I had the privilege of working with the lovely Prof Martin Willis and an amazing support crew at Cardiff University and Cardiff Council as part of the UK’s Being Human Festival 2024. Being Human, as the blurb will tell you, is an annual, national celebration of research in the humanities. It aims to:

celebrate and demonstrate the ways in which the humanities inspire and enrich our everyday lives, help us to understand ourselves, our relationships with others, and the challenges we face in a changing world.

It’s also sends a big Bronx cheer to neolibs, tech-bros and other philistines who claim you’ll never get anywhere with an arts degree.

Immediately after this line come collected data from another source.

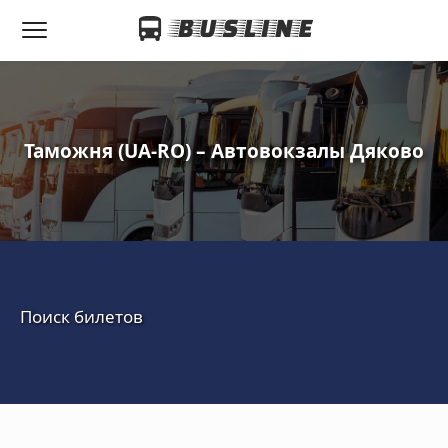
Таможня (UA-RO) – Автовокзалы Дяково
Поиск билетов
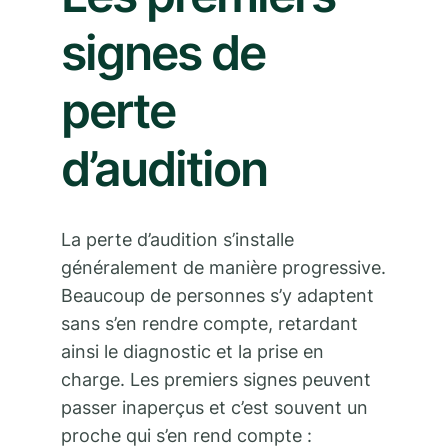
signes de
perte
d’audition
La perte d’audition s’installe
généralement de manière progressive.
Beaucoup de personnes s’y adaptent
sans s’en rendre compte, retardant
ainsi le diagnostic et la prise en
charge. Les premiers signes peuvent
passer inaperçus et c’est souvent un
proche qui s’en rend compte :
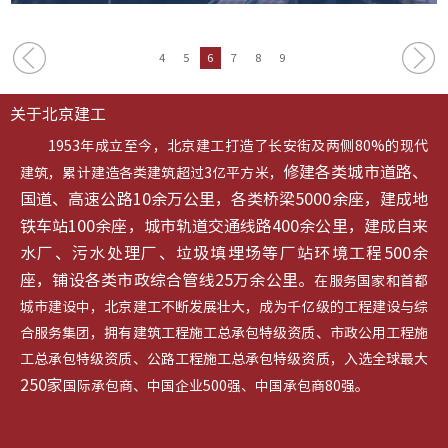
4
5
6
7
8
9
关于北京建工
1953年成立至今，北京建工打造了长安街及两侧80%的现代
修建各类城市道路、
建筑，累计建造各类建筑超过3亿平方米，
国道、高速公路10余万公里，各类桥梁5000余座，建成地
铁车站100余座，城市轨道交通线路400余公里，建成自来
水厂、污水处理厂、垃圾填埋场等厂站环境工程500余
座，铺设各类市政综合管线25万余公里。
在服务国家和首都
城市建设中，北京建工不断发展壮大，成为千亿级的工程建设与综
合服务集团，拥有建筑工程施工总承包特级资质、市政公用工程施
工总承包特级资质、公路工程施工总承包特级资质，入选全球最大
250家
国际承包商、中国企业500强、中国承包商80强。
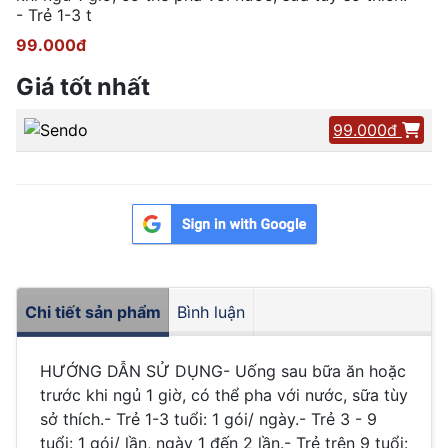
- Trẻ 1-3 t
99.000đ
Giá tốt nhất
99.000đ
Chi tiết sản phẩm
Bình luận
HƯỚNG DẪN SỬ DỤNG- Uống sau bữa ăn hoặc
trước khi ngủ 1 giờ, có thể pha với nước, sữa tùy
sở thích.- Trẻ 1-3 tuổi: 1 gói/ ngày.- Trẻ 3 - 9
tuổi: 1 gói/ lần, ngày 1 đến 2 lần.- Trẻ trên 9 tuổi:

Martin is interested in sleep in the past (as part of his expertise in Victorian literature) and I’m fascinated by sleep in the future (among other things), so we thought that the two of us collaborating might result in something interesting.

We created an exhibition titled “Sound, Sleep and the City” which sought to explore the differences and commonalities in people’s attempts to get a decent sleep throughout history. We designed a series of posters featuring quotations from literature down the ages in which people complained about the noise and bustle of the city, from brass bands to pet donkeys to steam engines. We sourced some contemporary images and included prompt questions to get visitors thinking about their own situations and provided sticky-notes and pens for them to add their comments.

A close-up of one of our posters of past sleep.

We also set up a large, interactive map of a sleep-positive future Cardiff which people could add their ideas to using pens or pictures cut from magazines. And to make the most of our beautiful setting at Cardiff’s Bute Park Visitors Centre, a colleague took participants on an outdoor listening walk in which they quietly absorbed the sounds of nature – and humanity – in the middle of a busy work-day.

A larger view of the exhibition space showing our map of a future sleep-friendly Cardiff.

It posed rather a challenge to my visual communication skills to make the event material bilingual (Cymraeg and Saesneg) but I was delighted with how the exhibition looked and the event overall. The feedback we received from the festival’s organisers was very positive and they even gave it to us in the form of lovely infographics like this:

Lots of positive feedback on the event.